Arrivé à l’embouchure de la rivière Belle-Île, je descendis jusqu’à la mer, en suivant le lit de la rivière, et en m’aidant de mon bâton ferré pour sauter de rocher en rocher. De grands aloès jaunes poussent dans les interstices du roc sur les deux versants de cette ravine, qui se termine par une plage de sable. Derrière une saillie de rocher, je vis une des curiosités de l’île ; les habitants du voisinage l’appellent Bassin-Bleu. C’est une excavation conique, creusée par la nature, et où se précipite en cascade une branche de la rivière Belle-Île. L’eau de la chute vient se mêler avec celle de la mer dans cette espèce de cuve, et lui donne une couleur azurée d’une teinte particulière. On y pêche un grand nombre de poissons et des anguilles si énormes qu’il serait, dit-on, dangereux de se baigner en cet endroit.

Tout près de Médine, coulent deux petites rivières presque sèches l’été : la rivière des Galets et la rivière Dragon, qu’il ne faut pas confondre avec deux autres du même nom qui se trouvent à la savane. Leurs rives sont couvertes des jasmins du pays dont l’odeur est si pénétrante que la tête peut en souffrir.

Le lendemain, je me rendis au Tamarin en passant près de la montagne du Corps-de-Garde ; les flancs coupés à pic en sont visibles de tous les quartiers de l’île.

Une heure me suffit pour arriver au barachois[1] de la rivière du Tamarin, où l’on trouve une cocoterie considérable et plusieurs pavillons dépendant de la propriété.

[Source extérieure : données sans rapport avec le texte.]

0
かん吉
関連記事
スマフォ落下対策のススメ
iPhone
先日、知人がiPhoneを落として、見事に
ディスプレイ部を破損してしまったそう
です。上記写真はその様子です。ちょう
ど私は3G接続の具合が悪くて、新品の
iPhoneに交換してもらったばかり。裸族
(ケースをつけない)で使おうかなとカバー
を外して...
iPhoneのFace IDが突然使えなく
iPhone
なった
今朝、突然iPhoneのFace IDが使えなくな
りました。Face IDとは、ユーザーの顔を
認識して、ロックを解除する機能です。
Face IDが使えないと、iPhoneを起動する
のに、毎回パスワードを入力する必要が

Les cocotiers, gardés par un noir qui habite en cet endroit, sont des plus beaux et produisent tous les ans un grand nombre de fruits. Une case en planches assez mal jointes, une natte, une marmite, un mauvais coffre, une calebasse, quelques tasses de coco, tel était à peu près le mobilier de la famille entière que je trouvai accroupie devant la porte, du côté opposé au soleil. Le noir dormait profondément, et sa femme allaitait un enfant ; quelques autres jouaient un peu plus loin et couraient tout nus au soleil, ce qui n’est pas un inconvénient dans un pays où sont inconnues les rigueurs des climats du Nord. Ce noir me fit passer en pirogue l’embouchure de la rivière du Rempart, qui mêle ses eaux à celle du Tamarin et va se jeter avec elle à la mer ; ensuite il me conduisit le long du rivage jusqu’à la propriété Delysse. En revenant sur les bords de la rivière du Tamarin, dont les rives sont couvertes d’une végétation qui n’est pas sans quelque analogie avec celle des bords du Nil, je traversai un village de pêcheurs qui s’étend le long du rivage, ombragé par des veloutiers.

« Cet arbrisseau, dit Bernardin de Saint-Pierre, croît sur le sable, ses branches sont garnies d’un duvet semblable au velours, et ses feuilles sont semées de poils brillants ; il porte des grappes de fleurs, et exhale

  1. On appelle barachois une petite baie formée à l’embouchure d’une rivière.